Using Savitzky-Golay:

sdc-convert -l INFO \
  from-adams \
    -l INFO \
    -i {CWD}/input/*.spec \
  savitzky-golay \
    -l INFO \
    -L 3 \
    -R 5 \
  to-adams \
    -l INFO \
    -o {CWD}/output/ \
    --output_sampledata

Meta-data management#

  • metadata - allows comparisons on meta-data values and whether to keep or discard a record in case of a match
  • metadata-from-name - allows extraction of meta-data value from the spectrum name via a regular expression
  • metadata-to-placeholder - turns meta-data into placeholders, which can be used for redirecting output of writers
  • split-records - adds the field split to the meta-data of the record passing through, which can be acted on with other filters (or stored in the output)

Splitting data into train/test and training center on the train batch:

sdc-convert -l INFO -b \
  from-adams \
    -l INFO \
    -i {CWD}/input/*.spec \
  split-records \
    --split_names train test \
    --split_ratios 50 50 \
  center \
    -l INFO \
    -k split \
    --batch_order train test \
  to-adams \
    -l INFO \
    -o {CWD}/output/ \
    --output_sampledata

Record management#

A number of generic record management filters are available:

  • check-duplicate-filenames - when using multiple batches as input, duplicate file names can be an issue when creating a combined output
  • discard-by-name - discards spectra based on their name, either using explicit names or regular expressions, e.g., excluding quality control samples
  • max-records - limits the number of records passing through
  • randomize-records - when processing batches, this filter can randomize them (seeded or unseeded)
  • record-window - only lets a certain window of records pass through (e.g., the first 1000)
  • rename - allows renaming of spectra, e.g., prefixing them with a batch number/ID
  • sample - for selecting a random sub-sample from the stream

Randomizing records and outputting the first 100:

sdc-convert -l INFO \
  from-adams \
    -l INFO \
    -i {CWD}/input/*.spec \
  randomize-records \
    -l INFO \
    -s 1 \
  max-records \
    -l INFO \
    -m 100 \
  to-adams \
    -l INFO \
    -o {CWD}/test/adams/output/ \
    --output_sampledata

Cleaning data#

Using the apply-cleaner batch filter, you can clean batches of data using any of the defined cleaners.

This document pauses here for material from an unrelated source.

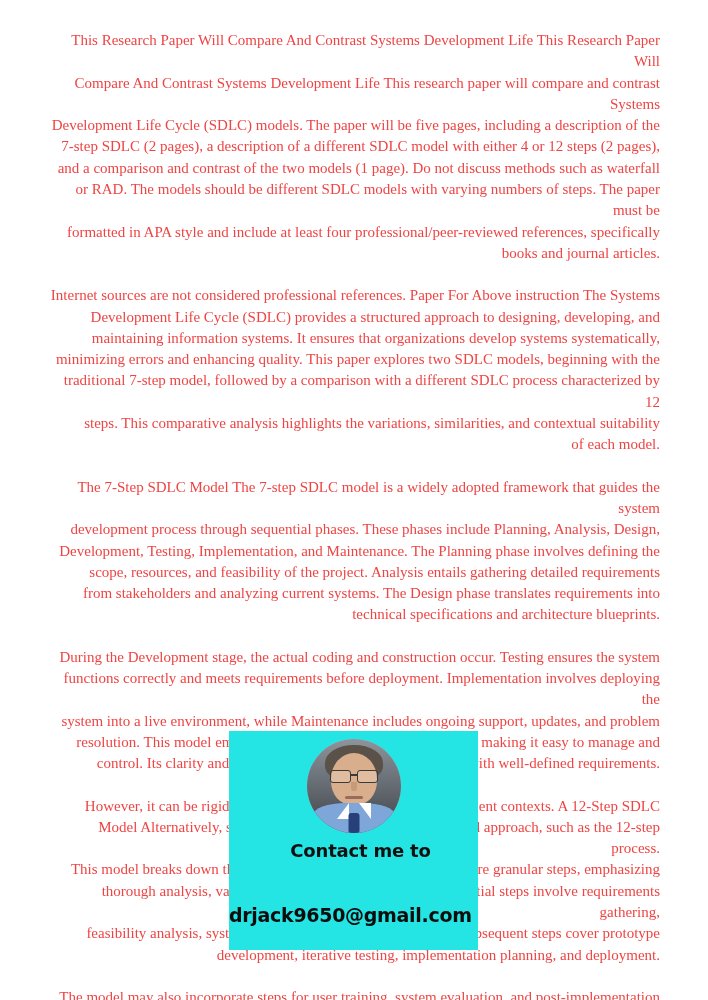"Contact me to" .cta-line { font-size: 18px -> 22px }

The following applies the IQR cleaner to remove spectra that have amplitudes that are considered outliers:

sdc-convert -l INFO -b \
  from-adams \
    -l INFO \
    -i {CWD}/input/*.spec \
  apply-cleaner \
    -l INFO \
    -c "iqr-cl -l INFO -f 4.25" \
  to-adams \
    -l INFO \
    -o {CWD}/output/ \
    --output_sampledata